Dangerous Caregivers for Elderly

Photo: List with "yes" and "no"

© panthermedia.net/Lasse Kristensen

If you hire a caregiver from an agency for an elderly family member, you might assume the person had undergone a thorough criminal background check and drug testing, was experienced and trained for the job. You'd be wrong in many cases, according to new Northwestern Medicine research.

A troubling new national study finds many agencies recruit random strangers off Craigslist and place them in the homes of vulnerable elderly people with dementia, do not do national criminal background checks or drug testing, lie about testing the qualifications of caregivers and don't require any experience or provide real training.
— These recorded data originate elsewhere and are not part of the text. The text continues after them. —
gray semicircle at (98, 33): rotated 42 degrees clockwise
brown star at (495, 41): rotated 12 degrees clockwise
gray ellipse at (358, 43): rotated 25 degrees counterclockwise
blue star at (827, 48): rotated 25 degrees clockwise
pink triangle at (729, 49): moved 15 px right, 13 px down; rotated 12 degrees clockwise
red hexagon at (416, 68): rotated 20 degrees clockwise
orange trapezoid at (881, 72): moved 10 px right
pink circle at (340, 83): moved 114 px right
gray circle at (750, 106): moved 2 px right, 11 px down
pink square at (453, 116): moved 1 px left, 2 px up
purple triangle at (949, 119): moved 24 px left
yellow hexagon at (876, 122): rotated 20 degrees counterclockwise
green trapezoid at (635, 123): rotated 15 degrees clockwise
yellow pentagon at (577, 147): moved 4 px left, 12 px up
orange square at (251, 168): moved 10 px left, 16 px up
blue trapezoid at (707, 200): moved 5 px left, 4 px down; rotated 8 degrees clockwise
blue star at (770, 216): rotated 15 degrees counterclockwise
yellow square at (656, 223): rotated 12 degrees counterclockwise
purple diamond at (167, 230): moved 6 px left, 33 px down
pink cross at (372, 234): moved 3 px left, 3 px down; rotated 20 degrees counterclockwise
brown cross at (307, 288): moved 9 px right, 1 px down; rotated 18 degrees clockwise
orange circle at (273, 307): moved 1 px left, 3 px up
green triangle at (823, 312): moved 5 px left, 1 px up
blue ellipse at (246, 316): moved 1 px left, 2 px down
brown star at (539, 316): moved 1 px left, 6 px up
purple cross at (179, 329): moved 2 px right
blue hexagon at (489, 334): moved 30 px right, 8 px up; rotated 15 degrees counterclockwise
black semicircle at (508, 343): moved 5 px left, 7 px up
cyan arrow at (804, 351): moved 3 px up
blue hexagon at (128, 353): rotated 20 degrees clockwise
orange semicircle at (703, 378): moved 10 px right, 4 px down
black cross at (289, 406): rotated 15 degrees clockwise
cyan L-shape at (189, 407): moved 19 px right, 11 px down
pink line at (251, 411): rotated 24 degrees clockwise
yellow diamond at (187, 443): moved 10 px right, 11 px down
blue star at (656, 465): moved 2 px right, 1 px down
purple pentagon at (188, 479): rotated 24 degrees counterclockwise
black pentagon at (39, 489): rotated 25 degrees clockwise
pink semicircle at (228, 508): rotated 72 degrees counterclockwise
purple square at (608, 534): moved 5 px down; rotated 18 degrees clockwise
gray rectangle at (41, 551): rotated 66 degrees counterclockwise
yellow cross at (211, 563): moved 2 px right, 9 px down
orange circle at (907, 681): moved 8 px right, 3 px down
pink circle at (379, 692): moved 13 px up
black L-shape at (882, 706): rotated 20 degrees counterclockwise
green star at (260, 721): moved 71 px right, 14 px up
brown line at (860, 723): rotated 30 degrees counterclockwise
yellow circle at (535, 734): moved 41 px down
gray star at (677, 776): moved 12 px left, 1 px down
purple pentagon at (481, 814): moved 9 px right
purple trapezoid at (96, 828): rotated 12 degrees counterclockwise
"People have a false sense of security when they hire a caregiver from an agency," said lead study author Lee Lindquist, an associate professor of medicine at Northwestern University Feinberg School of Medicine and a physician at Northwestern Memorial Hospital. "There are good agencies out there, but there are plenty of bad ones and consumers need to be aware that they may not be getting the safe, qualified caregiver they expect. It's dangerous for the elderly patient who may be cognitively impaired."

Lindquist, a geriatrician, personally has seen a number of bad caregivers accompanying patients in her clinic. "Some of the paid caregivers are so unqualified it's scary and really puts the senior at risk," she said.
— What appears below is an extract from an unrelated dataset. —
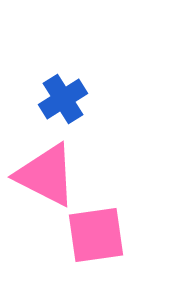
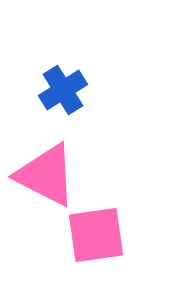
blue cross: moved 9 px up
"The public should demand higher standards, but in the short term, seniors need to be aware what explicitly to look for when hiring a paid caregiver through an agency," Lindquist said.
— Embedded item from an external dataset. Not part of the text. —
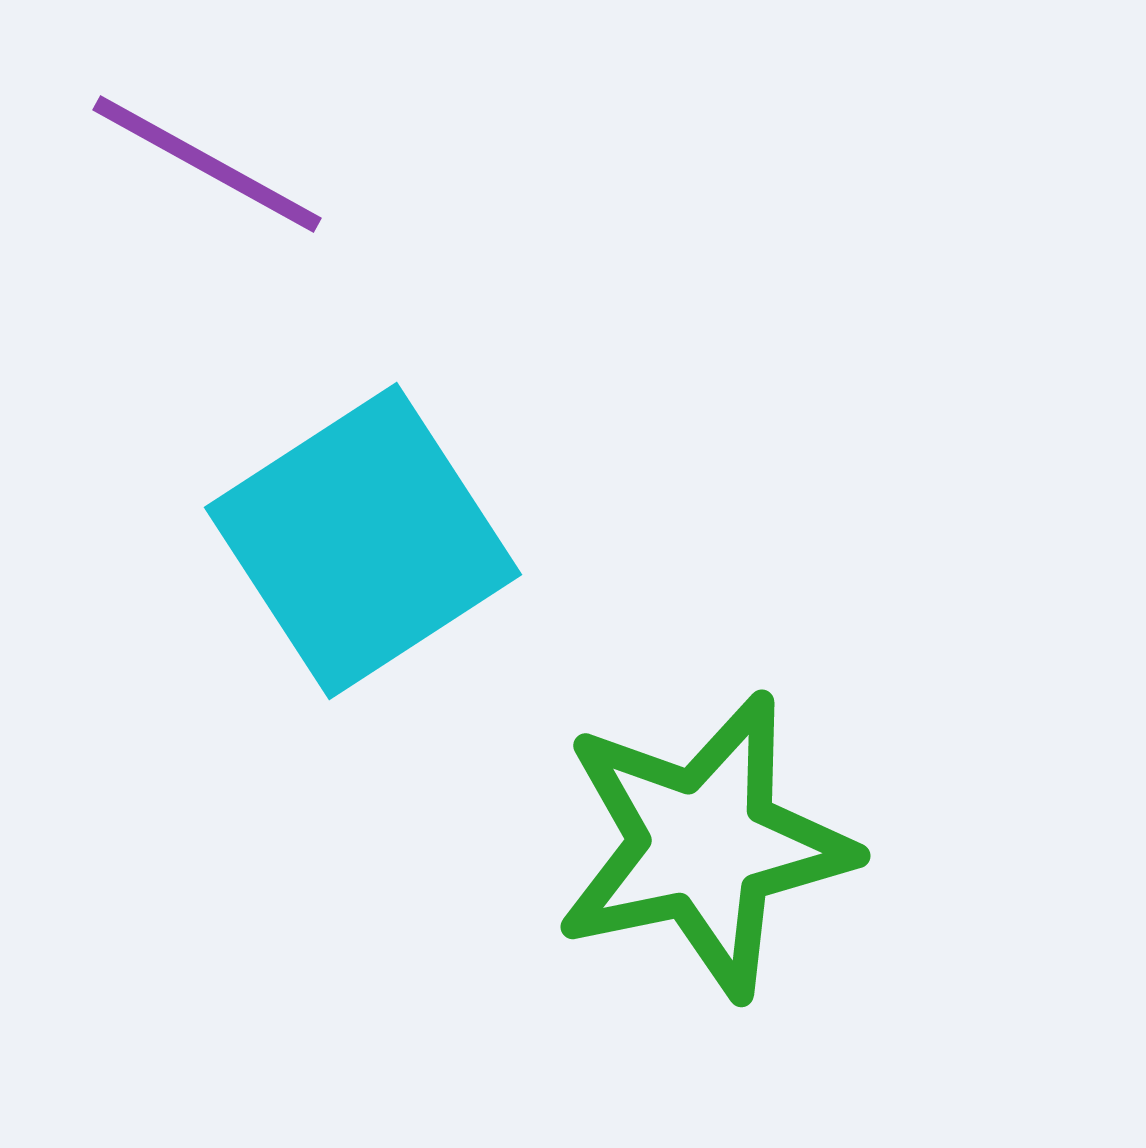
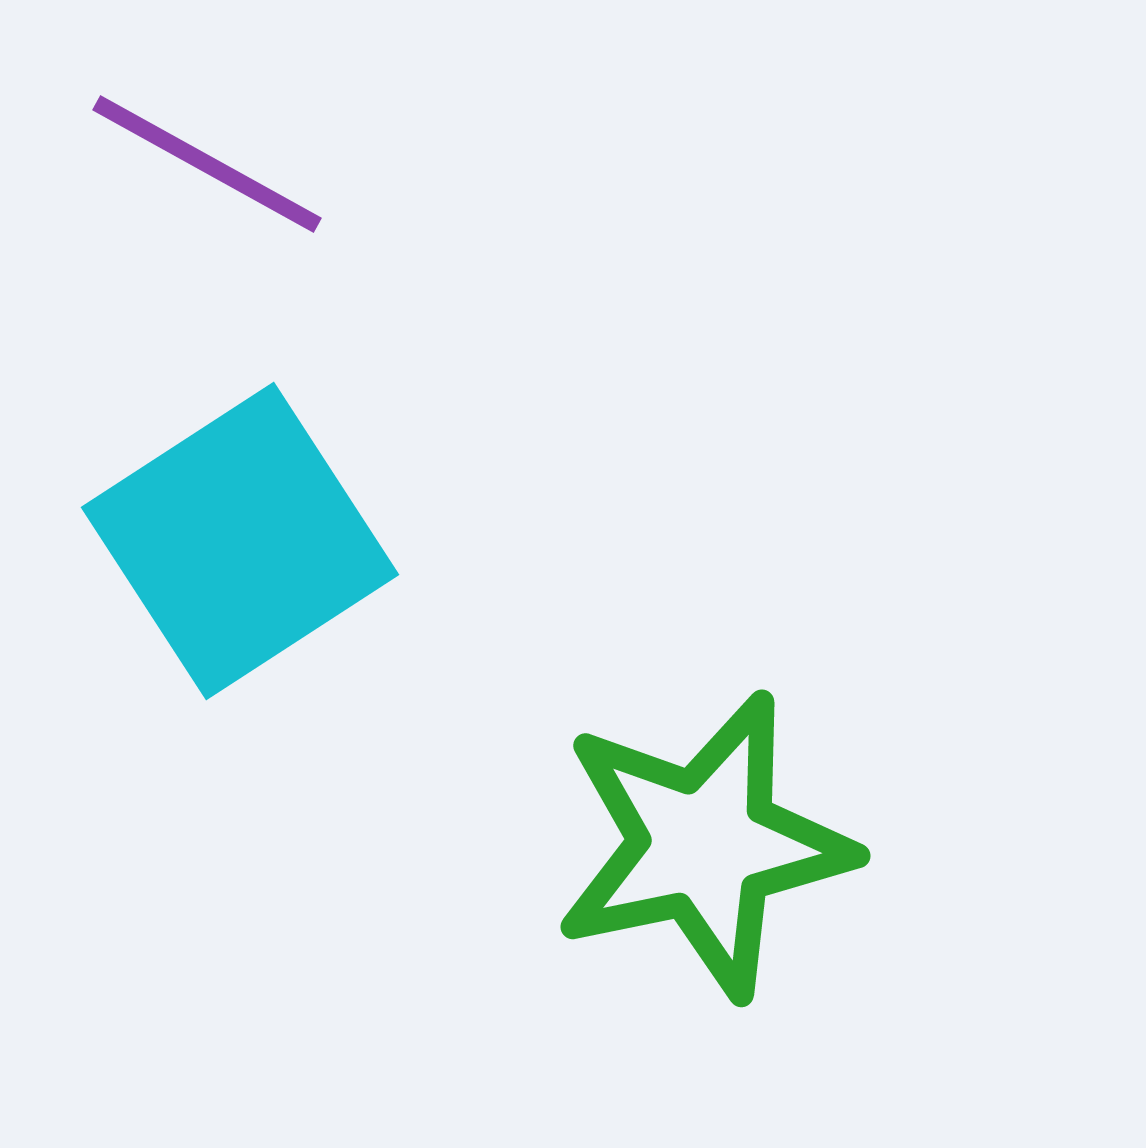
cyan square: moved 123 px left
Below are Lindquist's ten questions to ask an agency prior to hiring a paid caregiver:

    10 Questions to Ask Before Hiring a Caregiver

  • 1. How do you recruit caregivers, and what are your hiring requirements?
  • 2. What types of screenings are performed on caregivers before you hire them? Criminal background check—federal or state? Drug screening? Other?
  • 3. Are they certified in CPR or do they have any health-related training?
  • 4. Are the caregivers insured and bonded through your agency?
  • 5. What competencies are expected of the caregiver you send to the home?
  • 6. How do you assess what the caregiver is capable of doing?
  • 7. What is your policy on providing a substitute caregiver if a regular caregiver cannot provide the contracted services?
  • 8. If there is dissatisfaction with a particular caregiver, will a substitute be provided?
  • 9. Does the agency provide a supervisor to evaluate the quality of home care on a regular basis? How frequently?
  • 10. Does supervision occur over the telephone, through progress reports or in-person at the home of the older adult?